TRECHO DO TEXTO.
####################
Não importa se você está no parque, no trabalho, no trânsito ou em casa. É praticamente certo que, ao seu redor, há diversos aparelhos eletrônicos ligados. Esses dispositivos estão cada vez mais presentes na vida do brasileiro, graças a um perfil mais jovem da população ativa no mercado de trabalho, que não pensa duas vezes antes de adquirir um novo produto. Não por acaso, o Brasil foi considerado, em 2010, o lugar do planeta onde se vendeu o maior volume de celulares, câmeras digitais, televisores de alta definição e netbooks. Pesquisa realizada pela consultoria Accenture aponta que mais de 40% dos consumidores desembolsaram, em média, entre R$ 800 e R$ 2,6 mil em tecnologia no ano passado ; e a expectativa é de que esses números sigam em forte expansão.
####################
TRECHOS DOS DADOS.
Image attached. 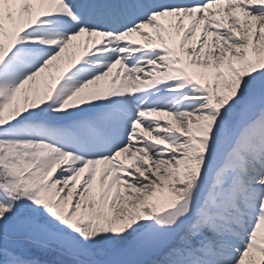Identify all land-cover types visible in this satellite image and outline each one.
<instances>
[{
  "label": "snow or ice",
  "instance_id": "obj_1",
  "mask_svg": "<svg viewBox=\"0 0 264 264\" xmlns=\"http://www.w3.org/2000/svg\"><path fill=\"white\" fill-rule=\"evenodd\" d=\"M0 264H264V0H0Z\"/></svg>",
  "mask_w": 264,
  "mask_h": 264
}]
</instances>
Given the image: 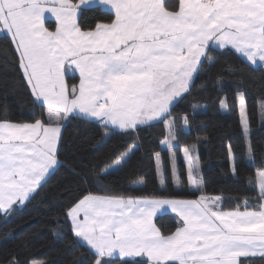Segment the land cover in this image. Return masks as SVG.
<instances>
[{
  "label": "snow or ice",
  "instance_id": "snow-or-ice-1",
  "mask_svg": "<svg viewBox=\"0 0 264 264\" xmlns=\"http://www.w3.org/2000/svg\"><path fill=\"white\" fill-rule=\"evenodd\" d=\"M92 3L0 0V31L14 45L26 85L42 110L33 122L0 119V214L34 199L55 174L62 128L75 119L99 124L105 137L138 135L141 127L163 123L167 155L153 154L159 184L179 188L178 132L190 122L182 116L178 124L173 117L177 102L191 95L205 65L214 63V50H234L251 65H264V0H178L167 6L164 0H98L110 9V22L84 29L79 18L83 6ZM47 13L55 17L54 31L45 26ZM69 72H78V86H69ZM236 97L251 162L255 147L245 91L237 89ZM219 103L229 110L227 98ZM259 108L264 121V100ZM228 148L235 174L237 157ZM137 151L133 144L117 153L98 175L122 170ZM180 159L197 198L106 190L86 192L69 206L74 236L92 252L94 264H264V170L256 174V199L243 198L228 209L223 197L205 192L197 145L183 147ZM165 208L177 218L169 233L154 222ZM9 264L21 261L13 258Z\"/></svg>",
  "mask_w": 264,
  "mask_h": 264
},
{
  "label": "trees",
  "instance_id": "trees-1",
  "mask_svg": "<svg viewBox=\"0 0 264 264\" xmlns=\"http://www.w3.org/2000/svg\"><path fill=\"white\" fill-rule=\"evenodd\" d=\"M78 0H73L77 2ZM111 12L99 6L84 8L79 23L82 28L99 22H110ZM214 63L201 73L191 95L177 102L173 117L187 116L189 126L178 132L180 145L176 149L182 183L159 184L154 152L166 157L162 141L166 136L163 123L141 127L138 135L117 133L104 136V128L96 123L75 119L62 130L58 159L61 166L34 199L16 207L11 214H0V264L13 258L21 264L44 261L45 264H94L89 248L74 236L66 212L69 206L86 192L106 194L107 191L133 196H165L194 199L198 192L187 184L182 157L185 146L196 144L199 154L202 185L208 195H220L228 209L243 198L250 202L258 195L257 172L264 170V121L259 104L264 100V66L254 67L235 51L214 50ZM220 81L217 83V81ZM77 75H68L69 86L77 85ZM237 89L245 91L250 125V139L255 147L249 161L242 134ZM227 98L229 110L220 108ZM0 119L13 122H33L42 110L37 108L19 67L18 54L6 35L0 36ZM196 105V108H193ZM138 145L129 164L111 175L98 173L112 163L114 155L131 145ZM235 153L237 171L232 172ZM249 180L255 183L250 184ZM143 181V183H140ZM167 187V192L164 191ZM164 233L174 231L177 219L172 214L158 215L154 221ZM259 264V261H257Z\"/></svg>",
  "mask_w": 264,
  "mask_h": 264
},
{
  "label": "crops",
  "instance_id": "crops-1",
  "mask_svg": "<svg viewBox=\"0 0 264 264\" xmlns=\"http://www.w3.org/2000/svg\"><path fill=\"white\" fill-rule=\"evenodd\" d=\"M77 2H78V1H77ZM177 2H178V0H164V3H165L166 6L169 5V4H176ZM95 6H99V7H101L102 9H104V10L110 12V9L101 6V5L98 3V0H93V3L90 4V5H84V6H83V9H84V8L95 7ZM45 26L48 27L50 31H54L55 28H56V26H57V23H56L55 17H54L52 14H50V13H47V14H46ZM2 35H6V34H5L3 31H0V36H2ZM233 51H234V50H233ZM237 54H238V53H237ZM238 55L240 56V54H238ZM241 57H242V56H241ZM242 58L245 59L244 57H242ZM245 60H246V59H245ZM247 62H248V61H247ZM248 63L250 64V62H248ZM252 66H253V65H252ZM258 66H264V65H261V64L258 63V64L255 65L254 67H258ZM73 74H74V75H77L78 78H79V74H78V72H69L68 74H66V80H67L68 75H73ZM78 84H79V81H78ZM78 84H77V86H78ZM62 130H63V128H62ZM61 135H62V133H61ZM167 213L172 214V215L176 218L175 214H174V213H171V212H170V209H168V208H165L164 211H162L161 213H158L157 216H158V215H162V214H167ZM157 216H156V217H157ZM156 217H155V218H156ZM155 218H154V221H155ZM176 219H177V218H176ZM83 243H84V242H83ZM85 245H86V244H85Z\"/></svg>",
  "mask_w": 264,
  "mask_h": 264
},
{
  "label": "rangeland",
  "instance_id": "rangeland-1",
  "mask_svg": "<svg viewBox=\"0 0 264 264\" xmlns=\"http://www.w3.org/2000/svg\"><path fill=\"white\" fill-rule=\"evenodd\" d=\"M241 118V117H240ZM164 211V210H163Z\"/></svg>",
  "mask_w": 264,
  "mask_h": 264
}]
</instances>
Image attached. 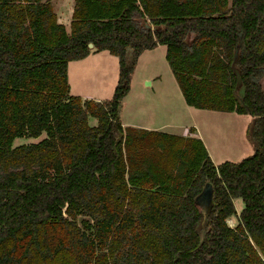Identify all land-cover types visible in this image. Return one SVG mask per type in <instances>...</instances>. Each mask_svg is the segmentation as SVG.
Masks as SVG:
<instances>
[{
  "label": "trees",
  "instance_id": "1",
  "mask_svg": "<svg viewBox=\"0 0 264 264\" xmlns=\"http://www.w3.org/2000/svg\"><path fill=\"white\" fill-rule=\"evenodd\" d=\"M157 44L186 104L252 117L251 154L214 164L199 137L121 125ZM92 49L117 58L107 100L68 90ZM263 80L264 0H73L68 31L48 0H0V264H264Z\"/></svg>",
  "mask_w": 264,
  "mask_h": 264
},
{
  "label": "crops",
  "instance_id": "2",
  "mask_svg": "<svg viewBox=\"0 0 264 264\" xmlns=\"http://www.w3.org/2000/svg\"><path fill=\"white\" fill-rule=\"evenodd\" d=\"M56 13L57 21L63 23L64 26H69L70 17L63 20L59 16V11L56 10ZM145 51H148L146 61H144L146 62L145 68L135 72L144 57L142 55ZM113 57L115 56L106 50L95 51L92 49L82 58L69 60L66 65L69 93L81 98L103 101L99 80L102 78L103 72H107L112 77L110 87L109 84L107 86L109 88L108 93L111 92L112 94L118 73V63H115ZM168 66L164 45L157 44L141 51L130 74L129 89L122 97L118 108V120L121 125L199 137L210 159L214 164H217L219 162L216 163L212 145L209 142L212 133L208 126L210 125L212 130L216 120L226 121L229 119L236 123L231 131L228 129L225 131L221 126L222 128H217L216 132H213L215 138L223 140L226 147L230 146L231 143L232 148L227 153L229 154L227 158L231 161H237L238 158H242L243 154L253 151L252 142L245 139V133L241 132L242 126H240L242 119H247L245 118L247 114L197 108L186 104ZM75 68L77 70H74ZM70 70L72 75L76 77V81L72 85L70 84ZM134 72L137 74L136 78L133 79ZM162 72L168 78H163ZM89 118L93 120L90 124L96 123L95 118Z\"/></svg>",
  "mask_w": 264,
  "mask_h": 264
},
{
  "label": "rangeland",
  "instance_id": "3",
  "mask_svg": "<svg viewBox=\"0 0 264 264\" xmlns=\"http://www.w3.org/2000/svg\"><path fill=\"white\" fill-rule=\"evenodd\" d=\"M48 1L52 5L53 11H54V13L56 15V18H57L56 10L59 11V13H60L59 16L61 17V19L65 20V19H67V17L68 18L70 17V12H71V8H72L73 0H48ZM65 29L68 31L69 26L66 25ZM147 54H148V51H145L144 55H142L144 57H143V59H141V63L139 65L138 69H137L138 71L136 70L135 72H139L140 70H143L145 68L144 65L146 64V62H144V61H146L145 58H146ZM113 58H114L115 63H116L117 62L116 58L115 57H113ZM168 68H169V66H168ZM74 70H77V69L75 68ZM135 72H134L133 79L136 78V74L137 73H135ZM103 73H102L103 76L99 80V83L101 85L100 88H101L102 95H103V99L102 100H107V99H109L111 97V92L108 93L109 88H107V86L109 84V87H110V85L112 83V77L107 72L106 73L103 72ZM162 77L165 78V79L168 78V76L166 74H164V73L162 74ZM75 81H76V77L72 75L71 70H70V84L72 85ZM143 83L145 84V81H143ZM262 83H263V86H264V80L262 81ZM245 116H246L245 118H247V119H242V122H240V126H242L241 132L245 133V136H244L245 139L248 142H251L247 138L246 130H247V127L250 126L249 123L251 122V120H252L251 118L252 117L250 115H248V114L245 115ZM88 122L92 123L93 120L91 118H89ZM235 124L236 123L233 122V120H229V119L227 120L226 119V121H220V120L217 121L216 120L215 121V125H214L212 130H211L210 125L208 126L209 131L212 133V137L210 138L209 142L212 145V151H213V154H214V157H215L214 159H215L216 163L217 162H221L223 160H230V159L227 158V156H229V154H227V153H229V151H230V149L232 147H231V143H230V146L228 145V147H226V144L224 145L223 140L215 138V136L213 135V132L215 133L217 128H222L221 126H223V130L226 131V129H228L229 131H231ZM237 125H239L238 122H237ZM44 135H45L44 132H42L37 137H25V136L16 137V138L13 139L12 145H17V144H20V143L35 142V141H38L39 139H41L42 137H44ZM248 153L251 154L252 150L250 152H248ZM248 153L243 154V156L249 155ZM238 159H240V158H238ZM200 202H201V200H200ZM233 205H234V209L236 211V215H233V217L231 216V217L227 218V220H226V223L228 225H230V226L235 225L236 222H237V214L239 213V211L241 210V208L243 206L242 199L240 197H235L233 199Z\"/></svg>",
  "mask_w": 264,
  "mask_h": 264
},
{
  "label": "water",
  "instance_id": "4",
  "mask_svg": "<svg viewBox=\"0 0 264 264\" xmlns=\"http://www.w3.org/2000/svg\"><path fill=\"white\" fill-rule=\"evenodd\" d=\"M141 23H142L145 27L152 28L151 24H149L148 22L144 21L143 19H141ZM192 36H193V33L191 32V33L189 34V38H191ZM88 46H89V47H92V43L89 42V43H88ZM236 75H237V81H239V75H238V73H237ZM202 193L207 194V195L209 196V193H210V184H209V183H207V184L204 186Z\"/></svg>",
  "mask_w": 264,
  "mask_h": 264
}]
</instances>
####################
OBJETIVO A. Enumere os produtos eletrônicos que, segundo o texto sobre aparelhos eletrônicos no Brasil, fizeram do país, em 2010, o lugar do planeta com o maior volume de vendas.
OBJETIVO B. Retome o texto sobre aparelhos eletrônicos no Brasil a partir do ponto em que ele termina.

RESPOSTA CORRETA A. Celulares, câmeras digitais, televisores de alta definição e netbooks.

RESPOSTA CORRETA B.
A mudança de patamar do Brasil ocorreu graças à melhoria de renda das famílias e à ascensão social dos consumidores, ao passo que, no mesmo período, as potências tradicionais atravessaram ; e ainda atravessam ; complicadas crises econômicas. Lá, evitar gastos considerados supérfluos virou prioridade. Aqui, trilha-se o caminho contrário. O resultado acompanhou o forte desempenho econômico brasileiro em 2010, ano em que o consumo das famílias puxou o crescimento, de 7,5%, do Produto Interno Bruto (PIB).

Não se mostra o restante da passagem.